God is the source of all goodness and being itself. Anything else is a round square in this framework. And I guess my honest response is that just looks blind pride and lacks proper reverence for God. We make him out to be our helper or buddy at times but in the end He is the creator of the universe and freely created us out of love. There is no deficiency in God that we somehow fill. He wasn’t lonely for eternity. We aren’t stroking his ego. No one is saying God made us dependent on Him because He needs us to fill a void or complete himself. That is absurd and quite blasphemous in my mind. We exist solely because of the overflowing love of God. “I won’t submit to the source of all goodness and perfection that wants the best for me but created me in a real world with real freedom so I could freely choose good.” That sounds like a child throwing a tantrum. I’d say, well, you have your choice in front of you, and if you don’t choose God, that’s your business. Good luck.
The movie Nefarious was amazing in my opinion. The critics only roasted is because it didn’t tote the Holywood party line of viewing abortion as wrong. It treated it as murder. In the movie a psychologist ends up talking to a man possessed by a demon and this is exactly the reason the demon said they rebelled. They said loving God was slavery.
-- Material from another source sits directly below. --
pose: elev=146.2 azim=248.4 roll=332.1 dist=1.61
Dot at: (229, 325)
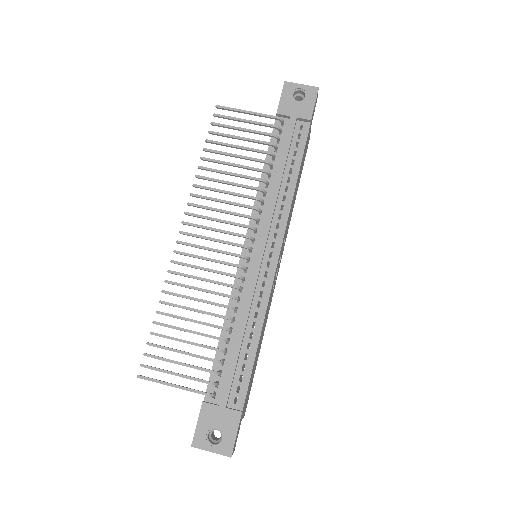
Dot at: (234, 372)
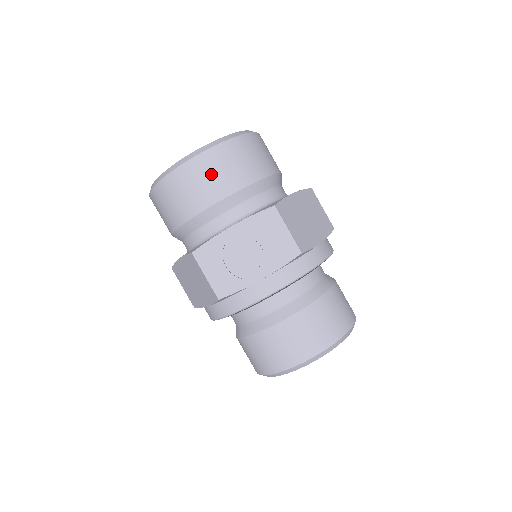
It supersedes you. Jesus Christ, the creator and redeemer of the universe appeared to Paul, someone persecuting the Church and made him the apostle to the Gentiles. He authored much of our sacred scripture which repeated these same thoughts in numerous places. You just grotesquely dismiss any aspect of scripture you don’t like. You haven’t even pointed out a single flaw in any of the reasoning or shown how it’s I inconsistent with reality or God. You just misunderstood it and pouted because you can’t have goodness outside God anymore than you can have a round square. You are pompous and pontificate on high. Make up your own holy scriptures and start your own religion already. You playing the victim here is really old.
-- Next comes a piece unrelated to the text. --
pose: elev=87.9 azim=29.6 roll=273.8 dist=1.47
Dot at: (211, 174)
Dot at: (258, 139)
That’s an interesting idea! I don’t think I’ve encountered it before. More commonly the first rebellion is said to be out of envy, that God should be so intimate with creatures of matter and the second (the Watchers; Genesis 6) due to lust. Of course that’s within the second-Temple understanding of demons as the departed spirits of the Nephilim and their offspring (“the bastards” in Enoch); demons as rebel angels is a later development that doesn’t fit well with Paul (a second-Temple Jew).